Переходите на сайт avg, находите версию для Линукс. 
Из предложенных вариантов выбираете подходящий Вам:
- rpm отметаете;
- можете загрузить deb пакет (из консоли wget http://download.avgfree.com/filedir/...a6926.i386.deb, 
после чего sudo dpkg -i avg2013flx-r3118-a6926.i386.deb);
- можете выбрать шел-скрипт (загрузить - wget http://download.avgfree.com/filedir/...-a6926.i386.sh, чтобы его запустить надо дать права на исполнение и выполнить по типу ./avg2013flx-r3118-a6926.i386.sh);
- можете скачать архив wget'ом, распаковать tar -zxvf avg2013flx-r3118-a6926.i386.tar.gz, после чего читать инсталл-файл внутри архива.
Как-то так...

P.S. Про версии avg ничего не скажу, просто зашел сюда http://free.avg.com/ru-ru/download-free-all-product.
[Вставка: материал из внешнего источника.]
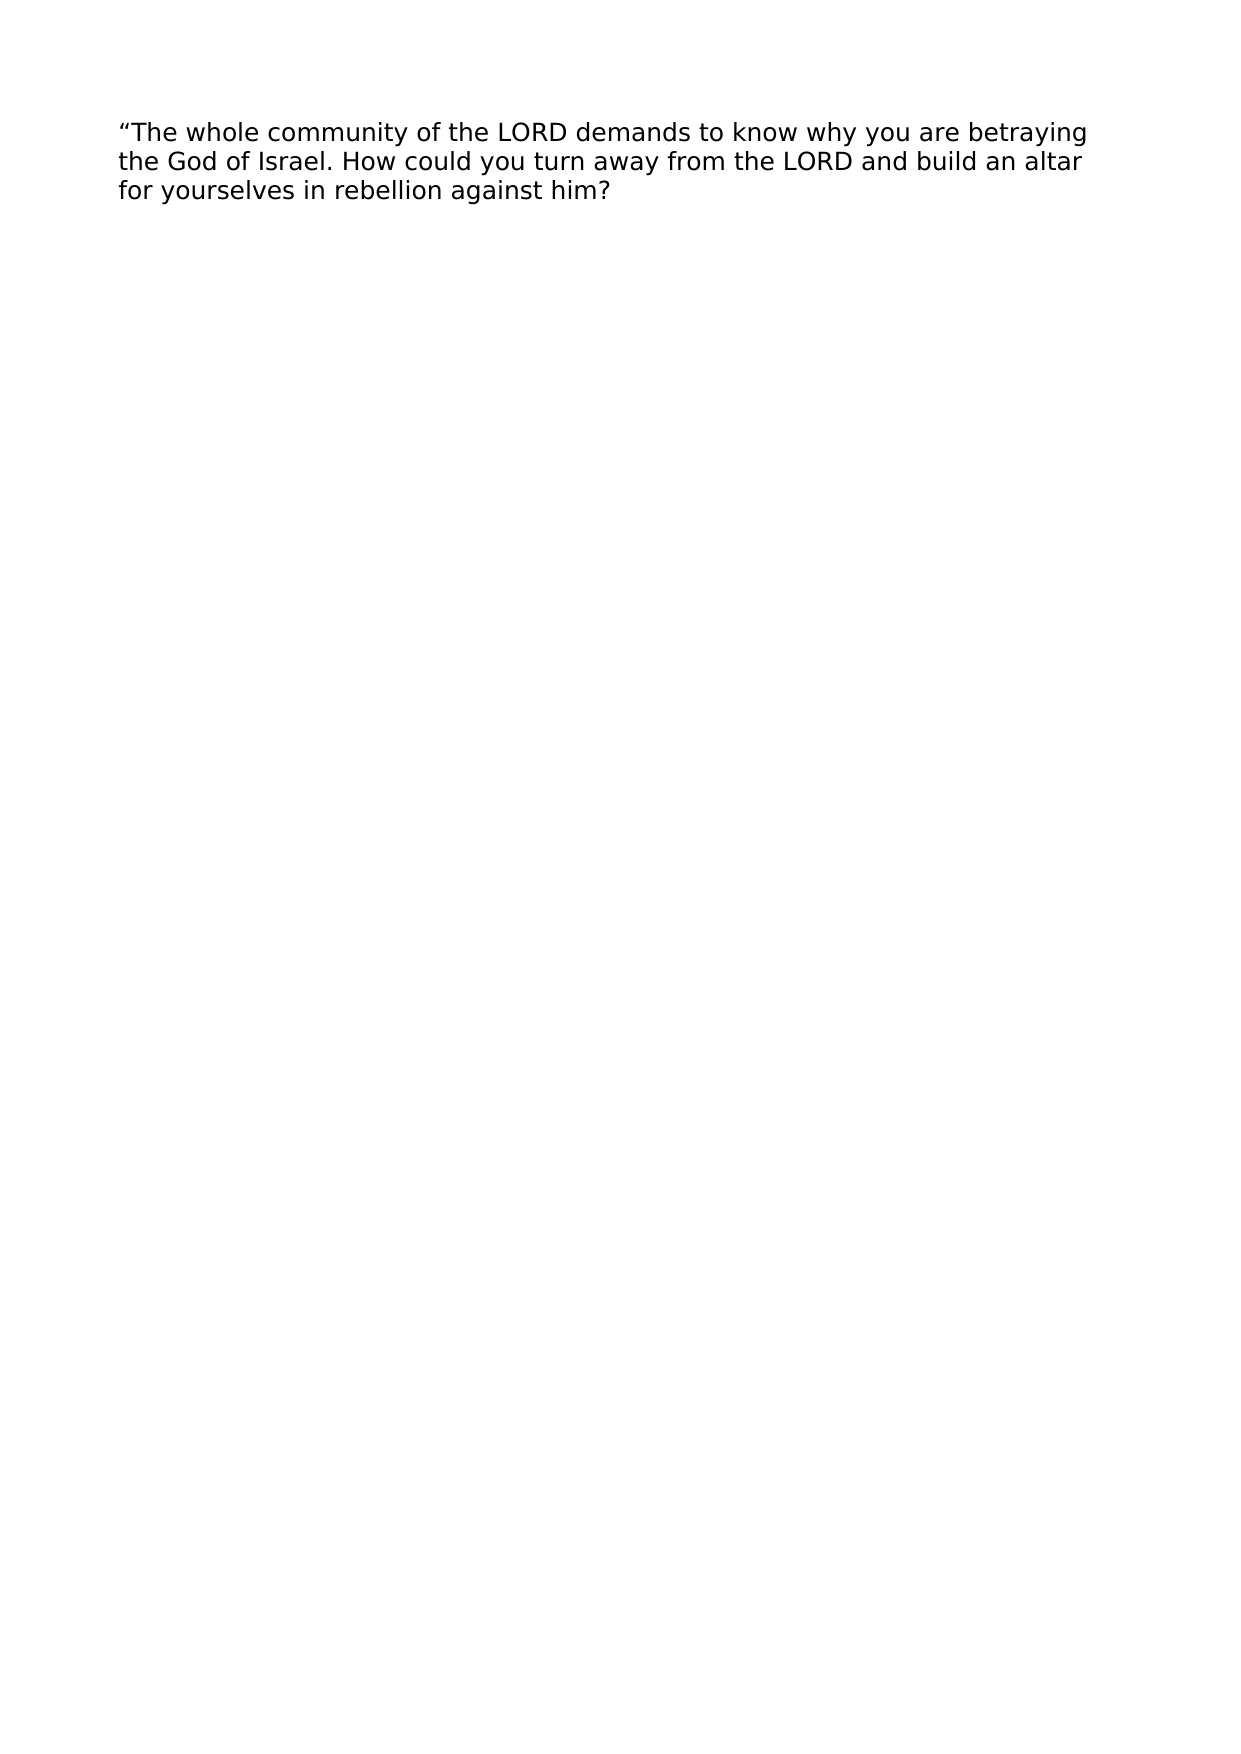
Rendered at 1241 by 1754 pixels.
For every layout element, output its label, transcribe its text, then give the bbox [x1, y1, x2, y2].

text “The whole community of the LORD demands to know why you are betraying the God of Israel. How could you turn away from the LORD and build an altar for yourselves in rebellion against him? [118, 118, 1122, 206]
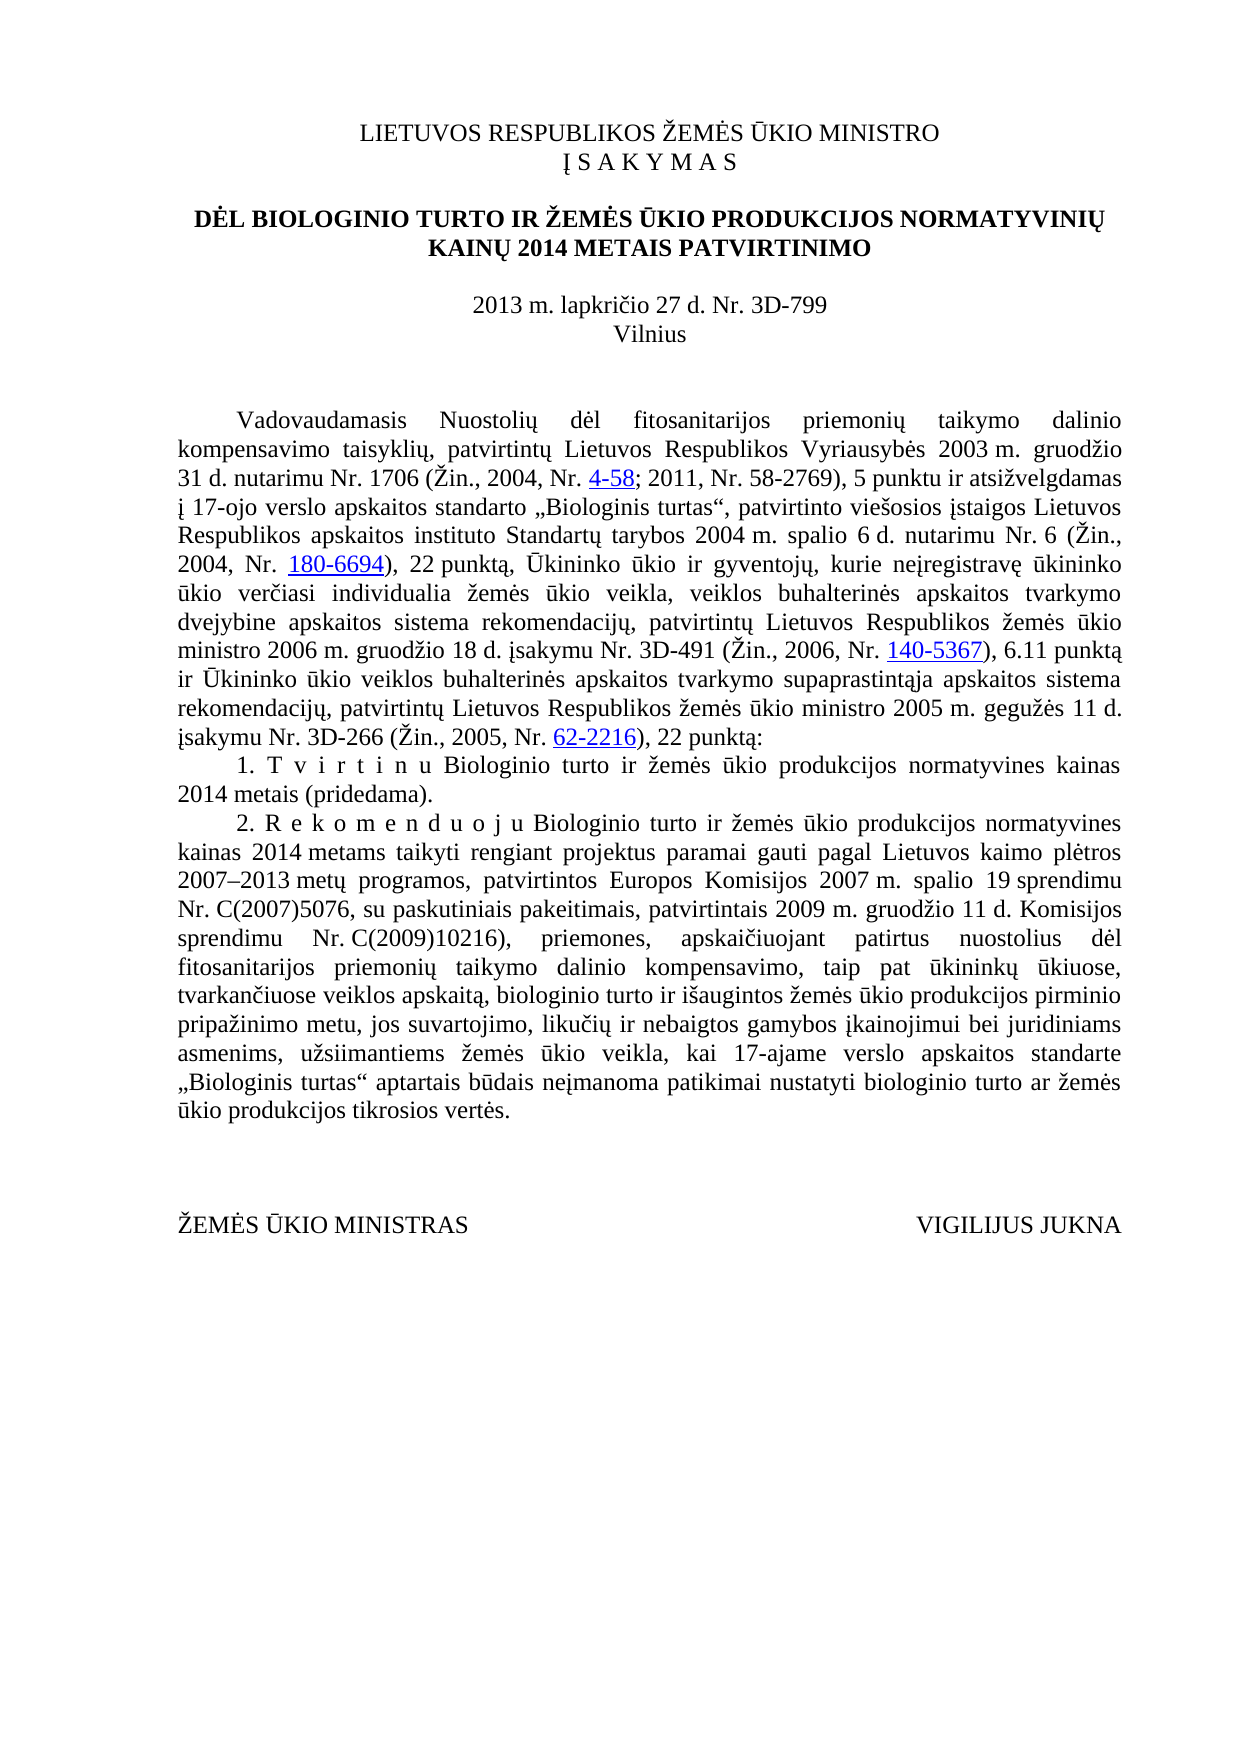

Вроде как 13-ый - последний для Линукс.

----------


## Роман 2.

Для меня оказалось это проблемой. Побывал установить по инструкции вот отсюда,а толку ноль. С форумом ubuntu, тоже самое,а антивирус нужен. Спасибо за помощь.http://compit.kz/ubuntu/security/776...irus-na-ubuntu

----------


## Val_Ery

*Роман 2.*, как результат? поставили?

----------


## Макcим

Зачем Ван нужен AVG для Ubuntu?

----------


## Роман 2.

Val_Ery,пытался установить шел-скрипт,антивирус не установился. Вот вывод терминала.(Verifying archive integrity...Error in MD5 checksums: 5b3be232c5c0f39a60d2a776d1b1922a is different from c590cf80040943ba1ea8422536b947b9)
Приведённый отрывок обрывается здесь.